EXTRACT TO READ START
The center axe in the photo below has the last generation of handle-protection technology: 3/16" fiber-reinforced EPDM shock absorption layer, fiberglass tape, formed titanium(!) impact spreading sheet, aircraft cable wrapping. After cracking the handle, my testosterone-poisoned teenager added a layer of duct tape just to be safe 

For me, a seven or eight pound head on a 34" or 36" handle is just the right balance. I like the feel of wood handles.

I bought the cute little Fiskar's splitting axe just for fun. It splits wood with amazingly little effort, and the axe style handle is great. However, it's so short that I can't really use it, and it's a little light for serious splitting. It's the first synthetic handle that I've liked.

What are people using out there? Is there a source for high quality replacement handles? Is there a make or model that beats the crude and lumpy made-in-India/China models that seem to be the only thing out there now?

Thanks for any help in this quest.


----------



## Eric Johnson

I use a cheap, 8-pound, blunt-edged maul that takes a standard sledge handle. Easier and cheaper to replace. My maul came with a fiberglass handle, but it lasted about 2 weeks. I didn't like the feel of the plastic on my hands, anyway.
EXTRACT TO READ END
DATA LISTING START
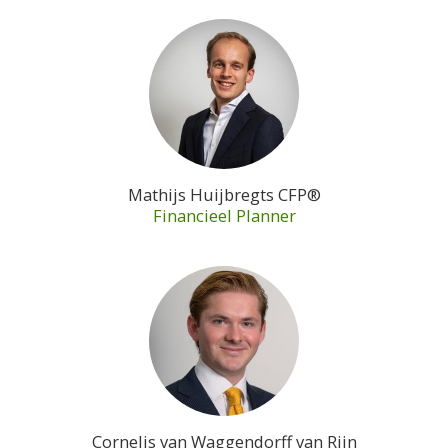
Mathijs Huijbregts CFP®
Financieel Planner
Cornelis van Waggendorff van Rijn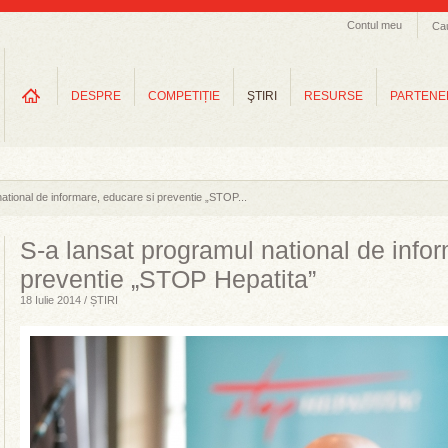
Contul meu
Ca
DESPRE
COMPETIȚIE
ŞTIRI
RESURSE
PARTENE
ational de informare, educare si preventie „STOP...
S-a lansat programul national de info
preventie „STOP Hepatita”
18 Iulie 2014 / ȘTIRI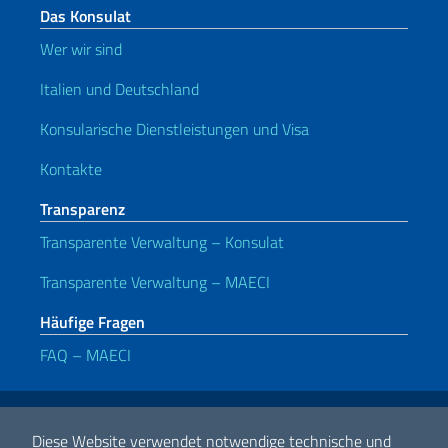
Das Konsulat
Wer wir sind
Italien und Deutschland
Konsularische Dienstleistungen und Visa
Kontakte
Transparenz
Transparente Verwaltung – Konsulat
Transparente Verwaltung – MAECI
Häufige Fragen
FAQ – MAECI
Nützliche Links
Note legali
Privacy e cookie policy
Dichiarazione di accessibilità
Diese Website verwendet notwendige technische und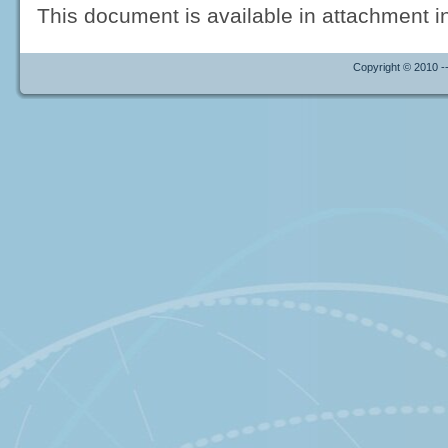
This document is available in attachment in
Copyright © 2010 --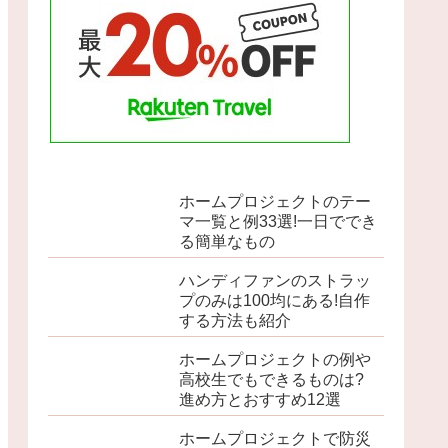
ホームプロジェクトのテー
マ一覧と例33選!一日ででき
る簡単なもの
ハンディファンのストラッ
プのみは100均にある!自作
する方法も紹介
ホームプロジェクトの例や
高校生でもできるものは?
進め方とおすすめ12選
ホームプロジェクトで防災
DATA LISTING END
DATA LISTING START
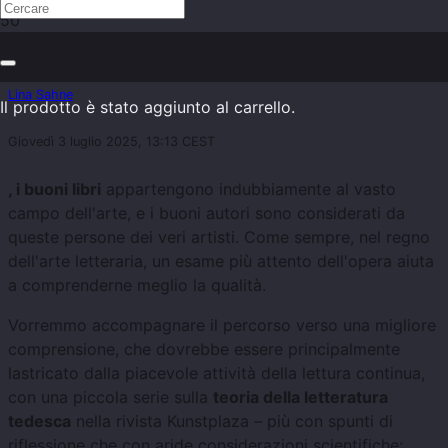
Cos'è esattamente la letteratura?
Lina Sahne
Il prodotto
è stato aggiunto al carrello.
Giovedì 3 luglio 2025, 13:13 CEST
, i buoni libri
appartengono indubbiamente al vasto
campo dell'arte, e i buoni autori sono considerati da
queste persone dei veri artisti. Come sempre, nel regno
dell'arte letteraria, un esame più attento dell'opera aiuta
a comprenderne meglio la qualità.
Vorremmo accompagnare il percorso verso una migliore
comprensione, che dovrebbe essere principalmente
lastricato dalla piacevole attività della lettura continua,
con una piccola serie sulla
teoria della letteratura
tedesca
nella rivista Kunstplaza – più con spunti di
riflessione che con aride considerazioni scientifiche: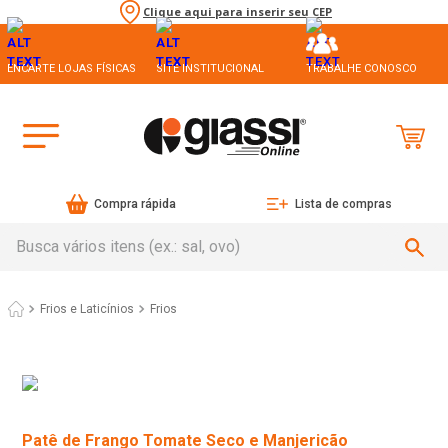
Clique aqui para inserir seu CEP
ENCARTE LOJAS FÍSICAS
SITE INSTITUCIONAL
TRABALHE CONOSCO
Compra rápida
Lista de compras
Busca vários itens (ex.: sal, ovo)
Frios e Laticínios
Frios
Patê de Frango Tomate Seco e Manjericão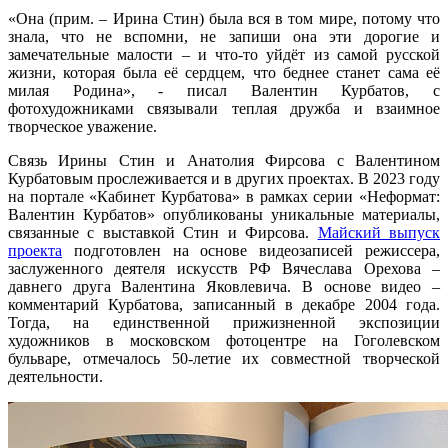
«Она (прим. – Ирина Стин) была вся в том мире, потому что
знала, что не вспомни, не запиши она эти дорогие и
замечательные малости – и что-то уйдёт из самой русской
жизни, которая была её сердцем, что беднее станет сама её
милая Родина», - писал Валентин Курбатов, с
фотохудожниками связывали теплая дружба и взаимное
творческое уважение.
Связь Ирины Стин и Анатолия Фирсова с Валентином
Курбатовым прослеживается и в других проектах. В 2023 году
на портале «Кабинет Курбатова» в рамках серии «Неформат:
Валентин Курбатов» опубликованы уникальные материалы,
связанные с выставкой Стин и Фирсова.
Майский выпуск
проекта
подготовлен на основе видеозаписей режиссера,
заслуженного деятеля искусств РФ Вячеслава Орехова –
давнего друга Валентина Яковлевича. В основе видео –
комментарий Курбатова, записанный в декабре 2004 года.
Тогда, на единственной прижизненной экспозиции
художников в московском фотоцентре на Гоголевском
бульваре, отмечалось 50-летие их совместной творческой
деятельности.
DATA LISTING END
### ACTION ITEM
Copy word for word the passage from the thread about axe handles, starting at "What are people" and ending at "in this quest.".

### EXPECTED ANSWER
What are people using out there? Is there a source for high quality replacement handles? Is there a make or model that beats the crude and lumpy made-in-India/China models that seem to be the only thing out there now?

Thanks for any help in this quest.